Tsipras will hope that the deal opens the way to a fast economic recovery. There is some chance of this, thanks to pent-up growth potential in the Greek economy after a devastating depression that has destroyed nearly a quarter of GDP and an attack of nerves before and after the Syriza victory that led to deposit flight and stopped the fledgling recovery in its tracks. “Any deal will boost the economy, because all investors need is some degree of certainty to gain confidence,“ said Panagiotis Kapopoulos, an economist at Alpha Bank in Athens.

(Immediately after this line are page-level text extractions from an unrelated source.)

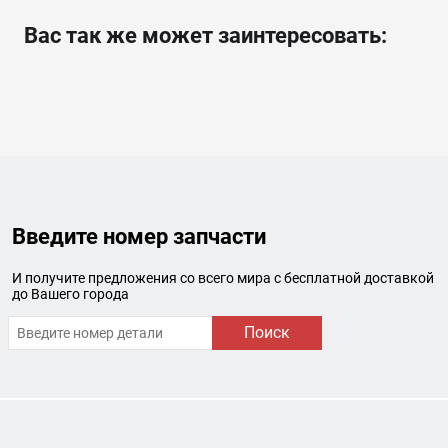
Вас так же может заинтересовать:
Введите номер запчасти
И получите предложения со всего мира с бесплатной доставкой
до Вашего города
Поиск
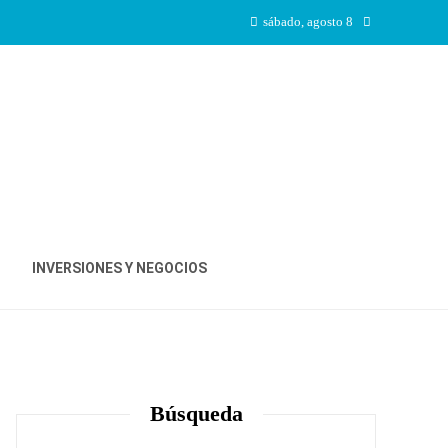
sábado, agosto 8
INVERSIONES Y NEGOCIOS
Búsqueda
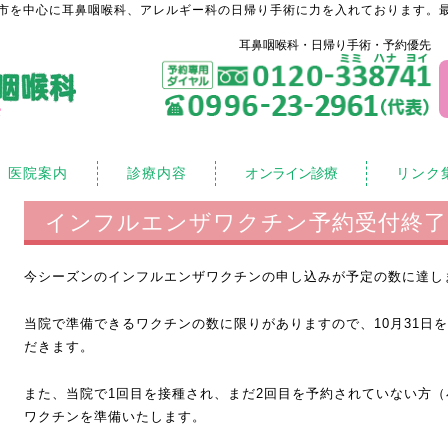
市を中心に耳鼻咽喉科、アレルギー科の日帰り手術に力を入れております。最
耳鼻咽喉科・日帰り手術・予約優先
医院案内
診療内容
オンライン診療
リンク
インフルエンザワクチン予約受付終了
今シーズンのインフルエンザワクチンの申し込みが予定の数に達し
当院で準備できるワクチンの数に限りがありますので、10月31日
だきます。
また、当院で1回目を接種され、まだ2回目を予約されていない方
ワクチンを準備いたします。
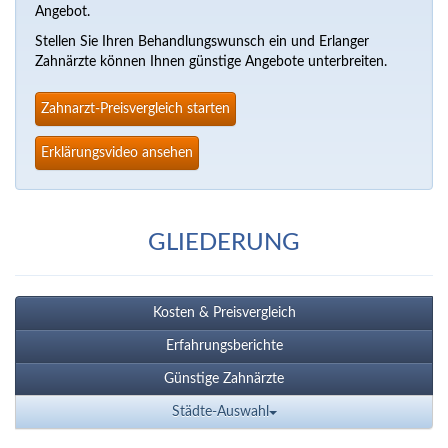
Angebot.
Stellen Sie Ihren Behandlungswunsch ein und Erlanger
Zahnärzte können Ihnen günstige Angebote unterbreiten.
Zahnarzt-Preisvergleich starten
Erklärungsvideo ansehen
GLIEDERUNG
Kosten & Preisvergleich
Erfahrungsberichte
Günstige Zahnärzte
Städte-Auswahl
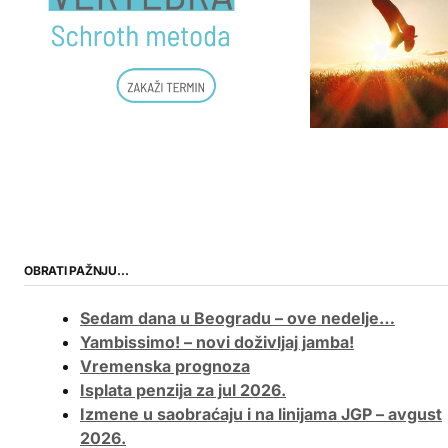
OBRATI PAŽNJU…
Sedam dana u Beogradu – ove nedelje…
Yambissimo! – novi doživljaj jamba!
Vremenska prognoza
Isplata penzija za jul 2026.
Izmene u saobraćaju i na linijama JGP – avgust
2026.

A recovery in growth and employment would help maintain Syriza’s support and strengthen the government’s position when the next round of crucial negotiations on Greek debt comes up after the four-month extension. Varoufakis’s proposal for perpetual bonds and growth-related payback will be fiercely opposed. “Tsipras’s priority was to gain three or four months,” says Stuart Holland, a veteran left economist and former adviser to French politician Jacques Delors. Holland co-wrote with Varoufakis the so-called “modest proposal,” laying out the strategy for a Keynesian new deal in the eurozone. “He has managed that,” Holland added. “The next three to four months’ agenda is to transform the European and potentially global agenda.… the crisis in Greece may prove the fractal moment that enables it.”